[EXERCISE AIM]:
Swap each occurrence of "dashed" in the records below for "broken" and reproduce them with no other change.

[RECORDS FOR THIS TASK]:
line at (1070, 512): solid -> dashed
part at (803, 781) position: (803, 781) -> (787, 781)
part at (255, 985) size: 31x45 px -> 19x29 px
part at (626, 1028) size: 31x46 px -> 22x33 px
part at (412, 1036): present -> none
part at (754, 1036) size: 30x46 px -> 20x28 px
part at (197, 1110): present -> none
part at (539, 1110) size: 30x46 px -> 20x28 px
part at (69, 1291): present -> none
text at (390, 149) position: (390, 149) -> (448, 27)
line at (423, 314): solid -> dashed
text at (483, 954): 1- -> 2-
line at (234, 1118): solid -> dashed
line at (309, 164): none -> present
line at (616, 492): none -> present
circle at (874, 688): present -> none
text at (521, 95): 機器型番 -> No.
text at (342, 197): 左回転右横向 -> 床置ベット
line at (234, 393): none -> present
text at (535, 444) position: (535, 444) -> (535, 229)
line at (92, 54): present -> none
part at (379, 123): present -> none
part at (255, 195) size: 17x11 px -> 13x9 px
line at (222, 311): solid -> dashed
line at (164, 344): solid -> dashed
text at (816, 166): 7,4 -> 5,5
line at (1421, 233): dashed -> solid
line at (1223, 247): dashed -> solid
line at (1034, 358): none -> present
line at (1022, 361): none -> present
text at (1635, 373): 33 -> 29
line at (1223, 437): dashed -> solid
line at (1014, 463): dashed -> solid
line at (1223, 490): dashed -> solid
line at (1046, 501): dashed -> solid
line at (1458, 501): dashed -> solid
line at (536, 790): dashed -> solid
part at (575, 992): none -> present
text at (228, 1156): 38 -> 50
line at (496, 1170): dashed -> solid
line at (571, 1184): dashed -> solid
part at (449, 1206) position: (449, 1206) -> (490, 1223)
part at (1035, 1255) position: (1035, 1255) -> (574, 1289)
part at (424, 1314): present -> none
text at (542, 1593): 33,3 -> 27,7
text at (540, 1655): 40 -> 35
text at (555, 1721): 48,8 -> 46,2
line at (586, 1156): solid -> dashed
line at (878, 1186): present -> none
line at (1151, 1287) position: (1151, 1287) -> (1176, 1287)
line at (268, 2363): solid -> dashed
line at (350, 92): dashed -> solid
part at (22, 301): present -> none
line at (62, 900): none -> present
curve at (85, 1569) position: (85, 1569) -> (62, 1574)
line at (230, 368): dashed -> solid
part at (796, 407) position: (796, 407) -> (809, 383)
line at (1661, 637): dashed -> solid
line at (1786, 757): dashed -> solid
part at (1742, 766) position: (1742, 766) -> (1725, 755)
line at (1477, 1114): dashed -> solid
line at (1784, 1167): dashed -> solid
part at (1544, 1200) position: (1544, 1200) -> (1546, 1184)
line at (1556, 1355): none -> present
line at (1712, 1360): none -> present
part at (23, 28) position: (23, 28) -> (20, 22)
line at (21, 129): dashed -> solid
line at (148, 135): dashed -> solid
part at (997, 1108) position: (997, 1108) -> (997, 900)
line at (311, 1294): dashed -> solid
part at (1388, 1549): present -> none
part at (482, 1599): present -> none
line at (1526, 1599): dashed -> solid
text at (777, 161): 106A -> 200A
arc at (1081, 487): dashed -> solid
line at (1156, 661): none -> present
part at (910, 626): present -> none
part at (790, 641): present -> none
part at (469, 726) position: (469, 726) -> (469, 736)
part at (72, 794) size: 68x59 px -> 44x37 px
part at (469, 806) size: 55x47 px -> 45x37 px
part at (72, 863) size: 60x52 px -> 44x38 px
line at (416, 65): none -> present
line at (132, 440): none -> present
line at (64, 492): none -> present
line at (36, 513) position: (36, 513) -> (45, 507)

[ANSWER FOR THIS EXERCISE]:
line at (1070, 512): solid -> broken
part at (803, 781) position: (803, 781) -> (787, 781)
part at (255, 985) size: 31x45 px -> 19x29 px
part at (626, 1028) size: 31x46 px -> 22x33 px
part at (412, 1036): present -> none
part at (754, 1036) size: 30x46 px -> 20x28 px
part at (197, 1110): present -> none
part at (539, 1110) size: 30x46 px -> 20x28 px
part at (69, 1291): present -> none
text at (390, 149) position: (390, 149) -> (448, 27)
line at (423, 314): solid -> broken
text at (483, 954): 1- -> 2-
line at (234, 1118): solid -> broken
line at (309, 164): none -> present
line at (616, 492): none -> present
circle at (874, 688): present -> none
text at (521, 95): 機器型番 -> No.
text at (342, 197): 左回転右横向 -> 床置ベット
line at (234, 393): none -> present
text at (535, 444) position: (535, 444) -> (535, 229)
line at (92, 54): present -> none
part at (379, 123): present -> none
part at (255, 195) size: 17x11 px -> 13x9 px
line at (222, 311): solid -> broken
line at (164, 344): solid -> broken
text at (816, 166): 7,4 -> 5,5
line at (1421, 233): broken -> solid
line at (1223, 247): broken -> solid
line at (1034, 358): none -> present
line at (1022, 361): none -> present
text at (1635, 373): 33 -> 29
line at (1223, 437): broken -> solid
line at (1014, 463): broken -> solid
line at (1223, 490): broken -> solid
line at (1046, 501): broken -> solid
line at (1458, 501): broken -> solid
line at (536, 790): broken -> solid
part at (575, 992): none -> present
text at (228, 1156): 38 -> 50
line at (496, 1170): broken -> solid
line at (571, 1184): broken -> solid
part at (449, 1206) position: (449, 1206) -> (490, 1223)
part at (1035, 1255) position: (1035, 1255) -> (574, 1289)
part at (424, 1314): present -> none
text at (542, 1593): 33,3 -> 27,7
text at (540, 1655): 40 -> 35
text at (555, 1721): 48,8 -> 46,2
line at (586, 1156): solid -> broken
line at (878, 1186): present -> none
line at (1151, 1287) position: (1151, 1287) -> (1176, 1287)
line at (268, 2363): solid -> broken
line at (350, 92): broken -> solid
part at (22, 301): present -> none
line at (62, 900): none -> present
curve at (85, 1569) position: (85, 1569) -> (62, 1574)
line at (230, 368): broken -> solid
part at (796, 407) position: (796, 407) -> (809, 383)
line at (1661, 637): broken -> solid
line at (1786, 757): broken -> solid
part at (1742, 766) position: (1742, 766) -> (1725, 755)
line at (1477, 1114): broken -> solid
line at (1784, 1167): broken -> solid
part at (1544, 1200) position: (1544, 1200) -> (1546, 1184)
line at (1556, 1355): none -> present
line at (1712, 1360): none -> present
part at (23, 28) position: (23, 28) -> (20, 22)
line at (21, 129): broken -> solid
line at (148, 135): broken -> solid
part at (997, 1108) position: (997, 1108) -> (997, 900)
line at (311, 1294): broken -> solid
part at (1388, 1549): present -> none
part at (482, 1599): present -> none
line at (1526, 1599): broken -> solid
text at (777, 161): 106A -> 200A
arc at (1081, 487): broken -> solid
line at (1156, 661): none -> present
part at (910, 626): present -> none
part at (790, 641): present -> none
part at (469, 726) position: (469, 726) -> (469, 736)
part at (72, 794) size: 68x59 px -> 44x37 px
part at (469, 806) size: 55x47 px -> 45x37 px
part at (72, 863) size: 60x52 px -> 44x38 px
line at (416, 65): none -> present
line at (132, 440): none -> present
line at (64, 492): none -> present
line at (36, 513) position: (36, 513) -> (45, 507)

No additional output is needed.